Unique Features - Fujitsu attempts to make their plasma offering in the PDS-5002 intuitive through what they call, "Convergent Visual Medium." This all the display to accept just about any format input into it. And it works. The 1,366-by-768 high-resolution pixel array displays images in true 1080i and 720p, as well as 480i and 480p. ("i" meaning interlace and "p" meaning progressively scanned.) The PDS-5002 will also accept serial input and displays UXGA resolution making it perfect for garners and do-it yourself-movie producers using computer-based software editing programs.
Another feature unique to the Fujitsu is the incorporation of various image-enhancing technologies.

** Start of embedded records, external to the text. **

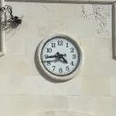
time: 4:44
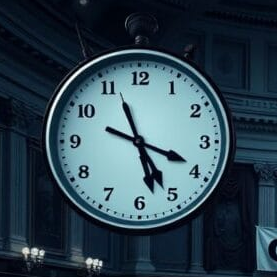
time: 5:18
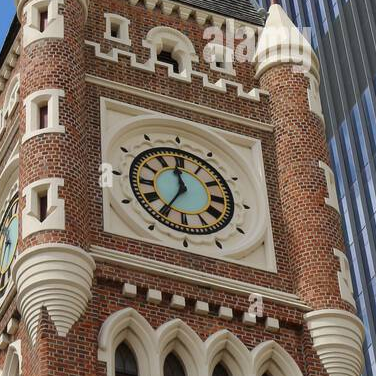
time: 11:35
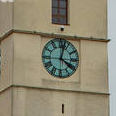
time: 4:02
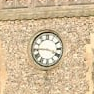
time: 3:45
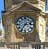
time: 2:36
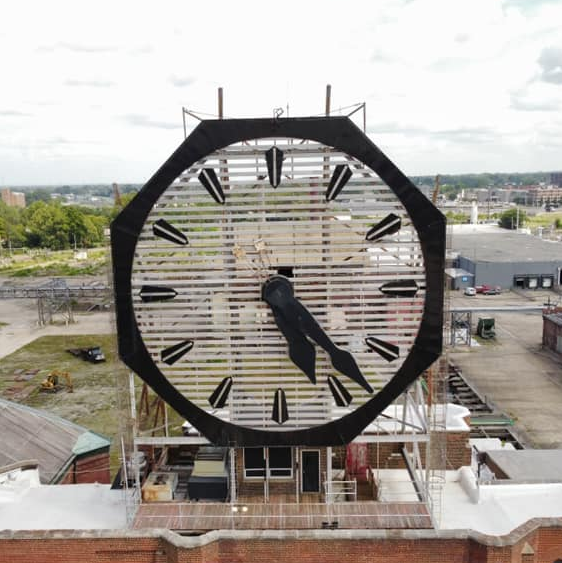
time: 5:23
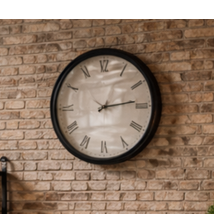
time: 1:13
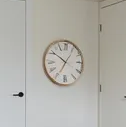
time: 6:50
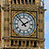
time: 1:52
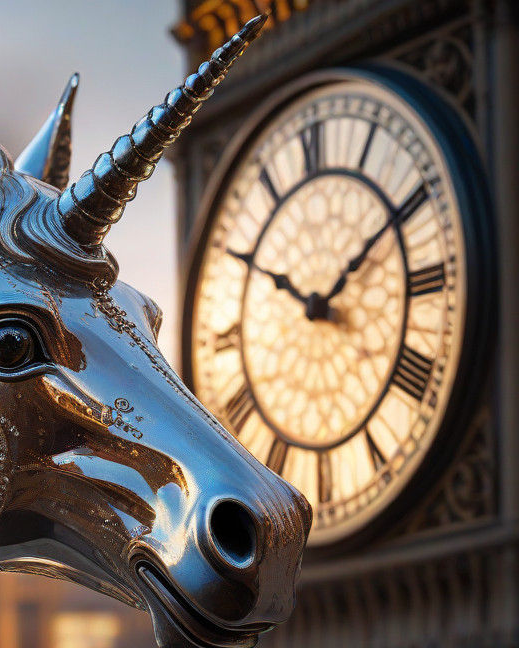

The most impressive being Fujitsu's Advanced Video Movement (AVM).
A digital video processor that eliminates any motion related artifacts, improves vertical resolution and restores natural movement. This is not just marketing hype--AVM not only works, it represents a milestone breakthrough in plasma technology.
AVM is also a complex line doubler that effectively converts NTSC signals to eliminate scan lines and smooth out images for a much more lifelike picture. A 3-D Y/C filter cleans up the signal and the result is a near perfect image. The processor also enhances HDTV and DVD signals and has a true, 24-frame playback mode for movies. Going even further, Fujitsu incorporates an orbiter of sorts that moves the displayed image in minute pixel increments to disallow burning the plasma panel phosphors.
Adding to the intuitive use of the Fujitsu PDS-5002 is an auto-detect function that adjusts the aspect ratio to match incoming material specifications. The PDS-5002 will display four standard screens: 4:3, 1.85:1, 16:9, and 2.35:1 aspect ratios.